Lucienne Lamblé avait bien entendu été informée de l’assassinat de son frère Pierre chez lui, à
Lausanne. Me Lantier l’avait confirmé à Camille, lorsque la généalogiste l’avait contacté pour organiser
une nouvelle entrevue avec la vieille dame. Celle-ci eut lieu dans les bureaux de l’avocat, qui achevait de
conclure une réunion avec sa cliente. Camille patienta dans le luxueux salon de réception du cabinet,
feuilletant avec distraction des catalogues de ventes aux enchères d’objets plus mirifiques les uns que les
autres, tandis que s’affairaient assistants et assistantes tirés à quatre épingles échangeant à voix basse
dans les couloirs.
Lorsqu’elle fut introduite dans le bureau de Me Lantier, la généalogiste adressa ses condoléances à
Lucienne Lamblé, qui parut hésiter un instant. Puis son regard s’éclaira, et elle souffla :
— Ah oui, Pierre…
Ignorant si la police fédérale suisse leur avait appris la visite de Camille à Lausanne, celle-ci
s’entoura de précautions pour les interroger : tous les détails de l’affaire avaient-ils été communiqués à
Lucienne Lamblé ?
— De quels « détails » parlez-vous ? s’enquit l’avocat, intrigué.
— Eh bien… Le papier portant l’inscription « REMEMBER » ?
— Ah oui, répondit-il, comme si la chose n’éveillait pas plus d’intérêt que cela de sa part.
— Cela ne vous a pas paru étrange ?
— Un fou, sans aucun doute ! évacua Lucienne Lamblé d’une voix tranchante.
— Pourtant…
Camille hésita, puis se lança :
— J’ai vu à Porz-Gwint cette même mention sur le tombeau de votre frère Georges et de son épouse.
Enfin, s’il s’agit bien de leur sépulture.
Sans ciller le moins du monde, Lucienne Lamblé confirma :
— Oui, tout à fait, c’est là qu’ils ont été enterrés, après l’accident. Il y a eu une très belle cérémonie…
il n’y avait rien d’autre que la pierre tombale, des fleurs, bien entendu, en pagaille, tout le monde avait
envoyé des fleurs, mademoiselle, il s’agissait de Georges Arbogaste, tout de même !
— Lorsque j’y suis allée, une couronne mortuaire en plastique reposait dessus, portant le message
« REMEMBER », expliqua Camille en se tournant vers Me Lantier, que la conversation semblait
désarçonner. Le saviez-vous ?
Le regard bleu de Lucienne Lamblé parut flotter un instant. Fouillait-elle dans les recoins de sa
mémoire ? Elle finit par hausser les épaules.
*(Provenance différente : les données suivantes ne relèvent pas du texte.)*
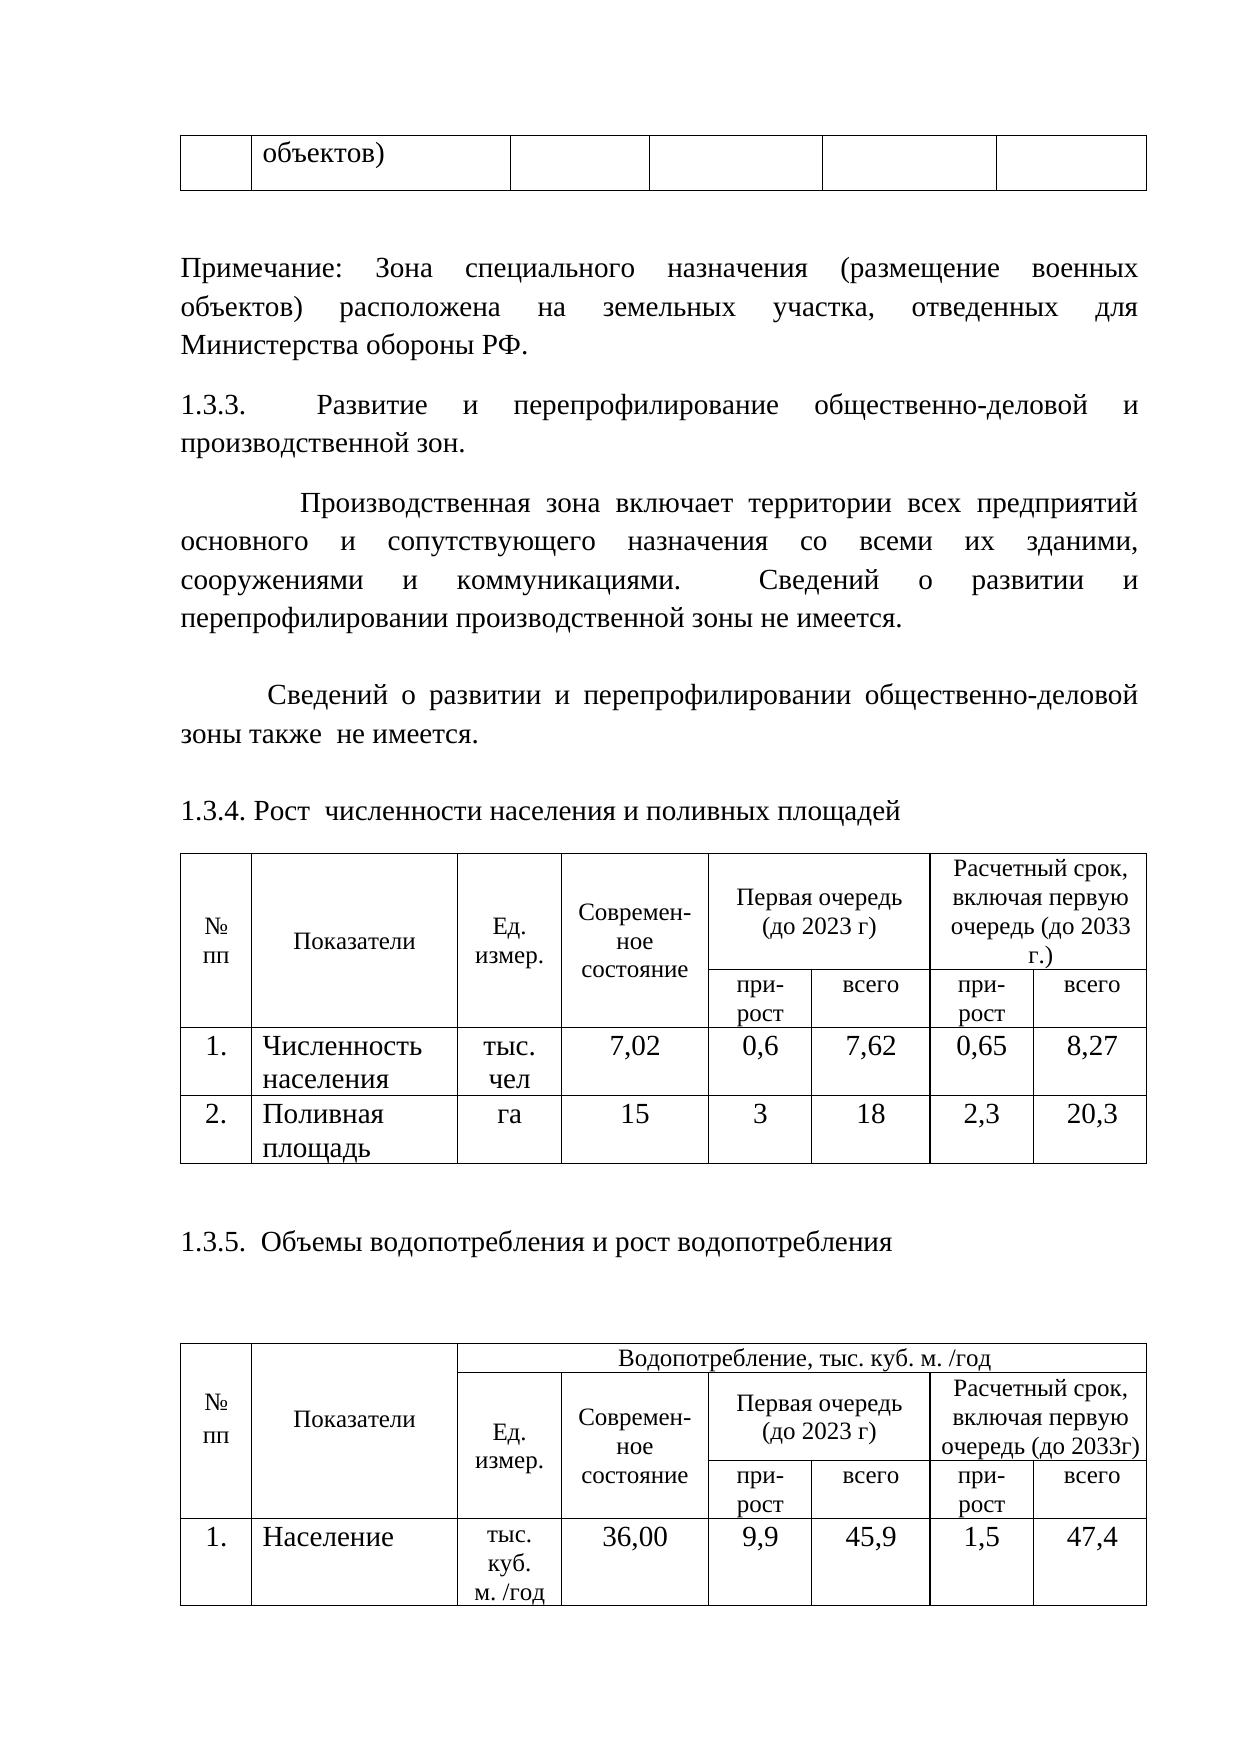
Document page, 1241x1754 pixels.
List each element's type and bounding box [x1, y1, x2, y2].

— Il y a tant années que je n’ai pas mis les pieds dans ce caveau ! Enfin, j’espère au moins que Peltier
l’entretient convenablement, conclut-elle toujours aussi cassante.
Camille poursuivit :
— Vous savez que lorsque Crémieux a été retrouvé, le poinçon avec lequel il avait été assassiné était
fiché dans un papier qui portait l’inscription « REMEMBER » ?
— Crémieux ? Qui est-ce ? questionna Lucienne Lamblé avant que Me Lantier ait pu ouvrir la bouche.
— Le chauffeur de votre frère Georges.
Un éclair de compréhension brilla dans les yeux de la vieille dame, et des bribes de souvenirs parurent
remonter à la surface.
— Ah, lui…
Le ton de sa réplique montrait en quelle piètre estime elle tenait le personnage, qui ne faisait partie que
des ombres qui s’agitaient en arrière-plan de son existence.
— Il a été assassiné ? s’étonna-t-elle.
— En 1972.
— Et quel lien avec Marcel ? intervint l’avocat.
— Pour l’instant, je l’ignore, rétorqua Camille Dantès.
— En tout cas, trancha Lucienne Lamblé, péremptoire, je ne me souviens pas de tout cela. Je ne
comprends pas votre histoire de couronne mortuaire, et je suis parfaitement incapable d’expliquer ce…
« REMEMBER ».
Volontairement ou non, elle articula le mot avec un accent français particulièrement prononcé,
prononçant les « r » du fond de la gorge.
L’entretien s’acheva sur cette constatation. Pour une fois, Me Lantier affichait une expression perplexe.
La recherche de Marcel Arbogaste, qu’il n’avait sans doute envisagée que comme une sorte de formalité,
paraissait se transformer en un drôle de sac de nœuds, comme aurait dit Benjamin.
Quant à Lucienne Lamblé, elle ne semblait pas plus perturbée par l’assassinat de son frère que par
celui de sa fille. Même si, dans le cas de son frère, elle ne l’avait pas revu depuis des décennies. Et elle
ne paraissait pas non plus se poser de questions sur la succession rapide de ces deux meurtres.